__STORED ROWS__.
= = =
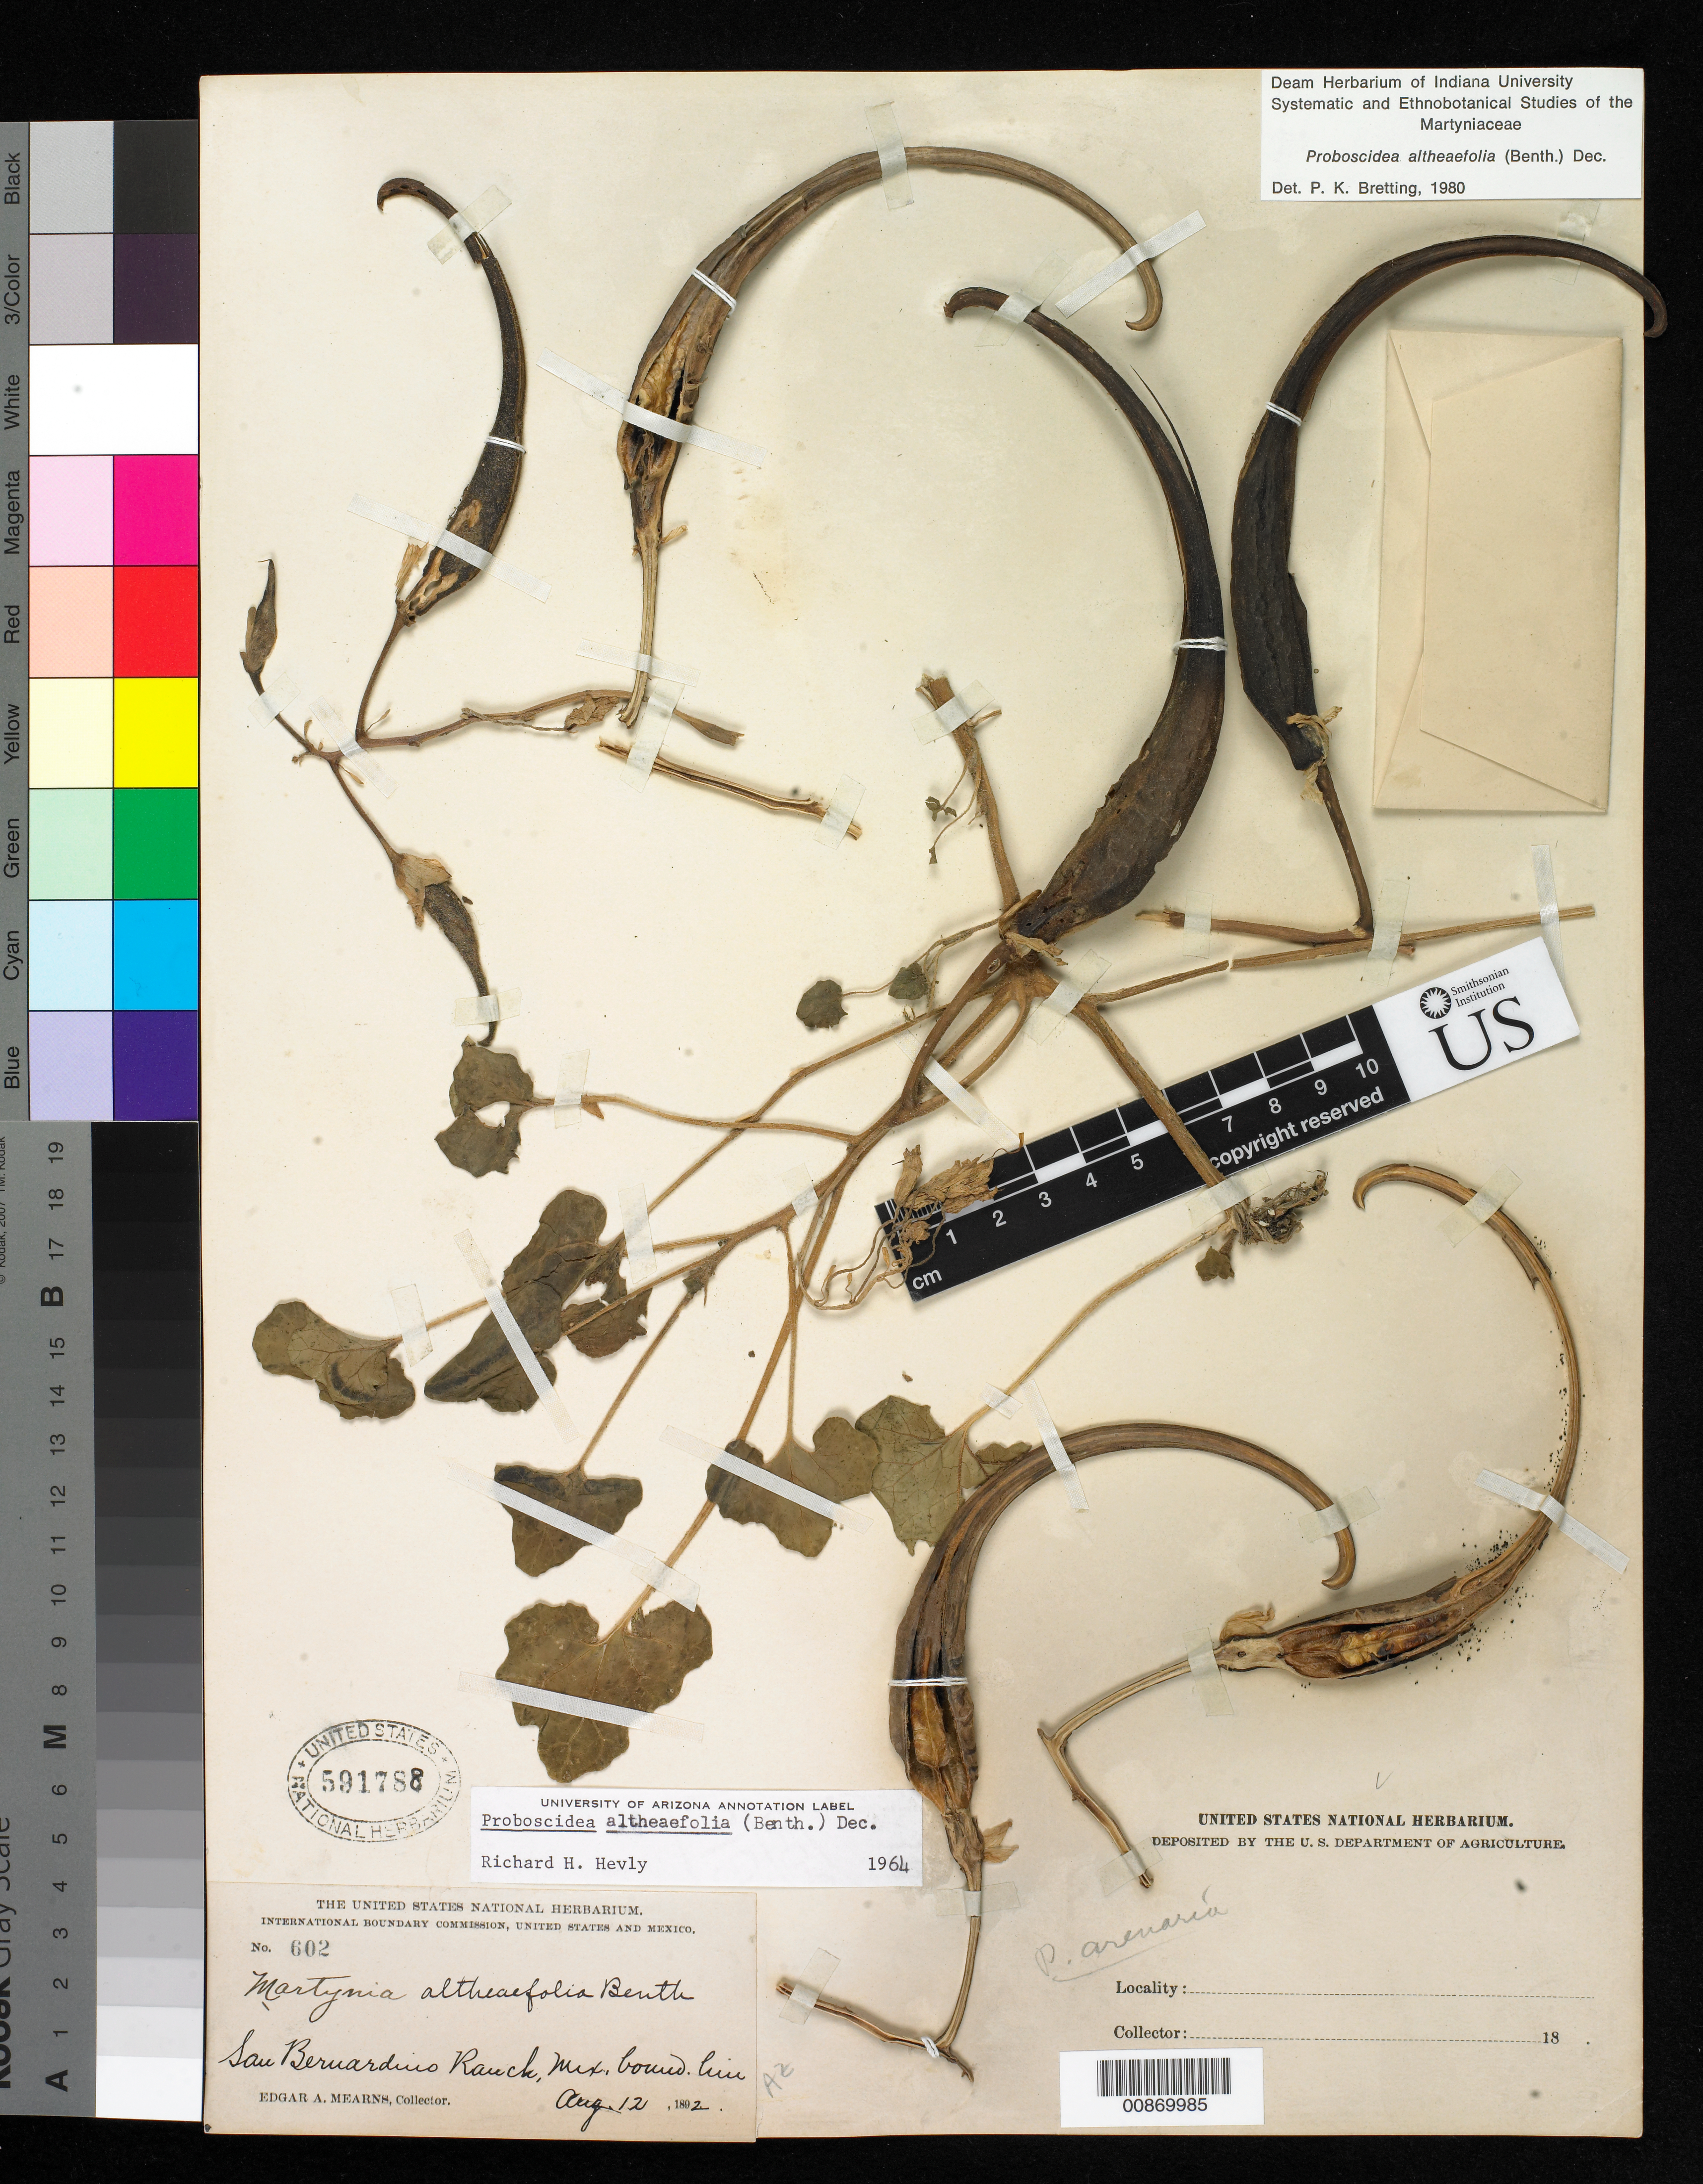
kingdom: Plantae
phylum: Tracheophyta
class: Magnoliopsida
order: Lamiales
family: Martyniaceae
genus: Proboscidea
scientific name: Proboscidea althaeifolia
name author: (Benth.) Decne.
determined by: Bretting, Peter K.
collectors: E. A. Mearns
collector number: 602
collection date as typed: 12 Aug 1892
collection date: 1892-08-12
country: United States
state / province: Arizona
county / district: Cochise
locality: San Bernardino Ranch, Mexican Boundary Line.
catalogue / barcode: US 591788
= = =
__TASK DESCRIPTION__. Reproduce every line of the records above verbatim, omitting the picture.

__EXERCISE RESPONSE__.
kingdom: Plantae
phylum: Tracheophyta
class: Magnoliopsida
order: Lamiales
family: Martyniaceae
genus: Proboscidea
scientific name: Proboscidea althaeifolia
name author: (Benth.) Decne.
determined by: Bretting, Peter K.
collectors: E. A. Mearns
collector number: 602
collection date as typed: 12 Aug 1892
collection date: 1892-08-12
country: United States
state / province: Arizona
county / district: Cochise
locality: San Bernardino Ranch, Mexican Boundary Line.
catalogue / barcode: US 591788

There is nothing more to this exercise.